The city, an hour from Bangalore, also offers modern social housing for slumdwellers, bus stops with free wifi and a digital library.

Residents can go to “smart lounges” in the street for help to access 350 online public services, while science laboratory kits in boxes that fit on bicycles are shared by schools, and ambulances are called by pressing electronic panic buttons.

DIGITAL RIGHTS

At the conference, ministers from Spain and Singapore emphasised the importance of demystifying artificial intelligence and other new technologies for residents, who worry about misuse of their personal data.

The regional government of Catalonia is drawing up a charter to protect citizens’ digital rights, so that technology can be used to govern “with the people” and offer them new opportunities, said its minister for digital policy.

In Singapore, the government is focused on deploying artificial intelligence for advances in public services and the economy, including logistics, transport, health and education, said Minister for Foreign Affairs Vivian Balakrishnan.

But it is also working to ensure that residents of the city-state trust their privacy will be respected, and can understand the benefits in human terms.

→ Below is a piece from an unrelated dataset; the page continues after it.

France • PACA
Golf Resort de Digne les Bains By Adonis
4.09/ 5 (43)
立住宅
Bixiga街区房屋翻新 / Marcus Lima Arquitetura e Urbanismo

“The outcomes of AI deployment have to be socially and politically acceptable,” said Balakrishnan.

Renata Avila, executive director of Ciudadania Inteligente (Smart Citizenship), a foundation using technology to strengthen democracy in Latin America, said such issues should be included in the new constitution to be drafted in Chile, which has experienced violent unrest, partly driven by social exclusion.

The organisation plans to help civil society groups compile a wish-list of demands for the constitution, similar to a process it uses to raise key issues for election candidates, using apps and online methods, as well as traditional dialogue.

“Chile can be revolutionary and add data rights (for citizens) to its constitution – and that could be a change-making process,” said Avila.